Internationales kolloquium
Jorge Luis Borges: Translación e Historia



Der argentinische Autor Jorge Luis Borges hat sich von Beginn seines literarischen Schaffens an mit zahlreichen und sehr unterschiedlichen Disziplinen und Gebieten der Literatur und Kultur beschäftigt. Zum Schwerpunkt seines Interesses und seiner Arbeit zählt seine Tätigkeit als Übersetzer von Werken aus dem Englischen, Deutschen und Skandinavischen ins Spanische. Zu dieser Übersetzungs- oder kulturellen Vermittlungsarbeit gehören auch seine unzähligen und kreativen Besprechungen, seine innovativen Lektüren zahlreicher Autoren aus Lateinamerika und Europa, aber auch aus dem jüdischen und moslemischen Kulturraum und eine nie endende Flut von Zitaten, von Autoren und von Werken der Weltliteratur.

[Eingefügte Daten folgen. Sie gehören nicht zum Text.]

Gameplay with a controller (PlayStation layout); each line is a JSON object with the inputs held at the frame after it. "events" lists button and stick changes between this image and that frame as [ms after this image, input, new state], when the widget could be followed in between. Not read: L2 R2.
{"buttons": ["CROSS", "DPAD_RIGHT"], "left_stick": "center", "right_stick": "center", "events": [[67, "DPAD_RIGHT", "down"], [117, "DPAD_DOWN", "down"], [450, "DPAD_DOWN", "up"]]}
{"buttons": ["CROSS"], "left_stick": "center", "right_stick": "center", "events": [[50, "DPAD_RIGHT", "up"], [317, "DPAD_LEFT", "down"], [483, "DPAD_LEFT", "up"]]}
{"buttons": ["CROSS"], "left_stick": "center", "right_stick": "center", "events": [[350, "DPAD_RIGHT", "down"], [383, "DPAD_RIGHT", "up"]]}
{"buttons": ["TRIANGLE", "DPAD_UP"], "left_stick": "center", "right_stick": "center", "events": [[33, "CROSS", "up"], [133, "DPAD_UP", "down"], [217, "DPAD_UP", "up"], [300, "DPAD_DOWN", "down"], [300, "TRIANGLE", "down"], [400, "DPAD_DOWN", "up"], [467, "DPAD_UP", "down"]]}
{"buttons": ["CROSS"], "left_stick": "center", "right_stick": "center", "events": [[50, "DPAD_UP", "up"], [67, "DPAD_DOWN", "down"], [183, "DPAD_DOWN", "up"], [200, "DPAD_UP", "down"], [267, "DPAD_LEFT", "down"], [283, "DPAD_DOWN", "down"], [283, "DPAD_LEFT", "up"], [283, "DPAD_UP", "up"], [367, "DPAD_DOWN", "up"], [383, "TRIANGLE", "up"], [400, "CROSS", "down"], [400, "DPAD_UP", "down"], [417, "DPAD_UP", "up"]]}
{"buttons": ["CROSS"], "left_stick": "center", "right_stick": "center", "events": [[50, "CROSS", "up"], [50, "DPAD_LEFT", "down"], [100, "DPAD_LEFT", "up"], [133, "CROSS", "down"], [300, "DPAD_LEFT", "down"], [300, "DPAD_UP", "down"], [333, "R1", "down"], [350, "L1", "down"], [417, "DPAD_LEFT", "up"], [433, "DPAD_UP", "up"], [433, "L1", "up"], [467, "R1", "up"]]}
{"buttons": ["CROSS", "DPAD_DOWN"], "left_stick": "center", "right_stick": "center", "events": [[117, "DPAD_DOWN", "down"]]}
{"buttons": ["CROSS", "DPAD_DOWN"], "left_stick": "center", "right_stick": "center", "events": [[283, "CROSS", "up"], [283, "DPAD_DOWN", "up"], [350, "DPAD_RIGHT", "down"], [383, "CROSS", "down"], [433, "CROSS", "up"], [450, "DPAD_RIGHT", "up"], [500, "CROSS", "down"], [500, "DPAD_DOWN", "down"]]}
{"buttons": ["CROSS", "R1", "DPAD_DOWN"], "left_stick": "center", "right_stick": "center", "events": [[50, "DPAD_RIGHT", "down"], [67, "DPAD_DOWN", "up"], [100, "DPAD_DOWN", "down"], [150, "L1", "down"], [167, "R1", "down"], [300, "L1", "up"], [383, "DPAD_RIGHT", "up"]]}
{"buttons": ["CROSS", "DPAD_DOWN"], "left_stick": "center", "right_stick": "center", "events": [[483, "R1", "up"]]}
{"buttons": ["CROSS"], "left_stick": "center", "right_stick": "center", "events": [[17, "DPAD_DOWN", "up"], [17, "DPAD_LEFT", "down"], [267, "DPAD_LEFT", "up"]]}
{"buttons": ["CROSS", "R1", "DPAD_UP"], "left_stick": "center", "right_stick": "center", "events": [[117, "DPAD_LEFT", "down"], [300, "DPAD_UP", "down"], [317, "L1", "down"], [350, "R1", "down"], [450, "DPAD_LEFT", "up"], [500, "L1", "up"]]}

Bei der Begegnung mit unterschiedlichen Autoren aus unterschiedlichen Kulturen und Epochen ist Borges zugleich veranlasst, sich mit den jeweiligen kulturellen und historischen Kontexten auseinander zu setzen, wie vor allem seine Beschäftigung mit dem Don Quichotte von Cervantes oder mit Decline and Fall of the Roman Empire von Gibbon zeigt.

 

Bisher ist die Tätigkeit von Borges als Übersetzer in unterschiedlichen Zusammenhängen  gewürdigt worden, so etwa in dem eindrucksvollen Werk von George Steiner (1974/21992). After Babel. Aspects of Language and Translation (New York: Oxford: UP) oder in der Arbeit von Rafael Olea Franco (2006). Los dones literarios de Borges (Frankfurt: Vervuert), in der Olea Franco (im Anschluss an Steiner und Kristal) der Borges-Translatio ein Kapitel widmet. Efraín Kristals Arbeit (20002). Invisible Work. Borges and Translation (Nashville: Vanderbilt UP) ist die einzige Monographie, die sich dem Handwerk der Übersetzung in Borges’ Werk widmet. Allerdings geht es in dieser vorbildlichen Monographie v.a. um den „oficio de la traducción“, so dass größere kulturelle und epistemologische Zusammenhänge nicht berücksich­tigt werden. Aufgabe des Kolloquiums soll es sein, Borges’ Übersetzungsarbeit in umfassenden Zusammenhängen zu analysieren und einen systematischen Überblick zu erstellen.

 

Während sich für den Aspekt der Übersetzung bereits auf den genannten Untersuchungen aufbauen lässt, gilt dies nicht für den Aspekt des Geschichtlichen, da Borges bisher als ein Autor betrachtet wurde, der aufgrund seines fantastischen Ansatzes mit Geschichte nur peripher in Verbindung gebracht wurde. Diese einengende Sicht auf die Literatur von Borges gilt es nun, grundlegend zu korrigieren. Einen ersten Versuch, hier eine Korrektur herbeizu­führen, stellt u.a. die Arbeit von Daniel Balderston (1993). Out of Context. Historical Reference and the Repre­sentation of Reality in Borges (Durham/London: Duke UP) dar, die eine Basis bietet, jedoch ist es notwendig, das Feld einer umfassenden Untersuchung zu unterziehen.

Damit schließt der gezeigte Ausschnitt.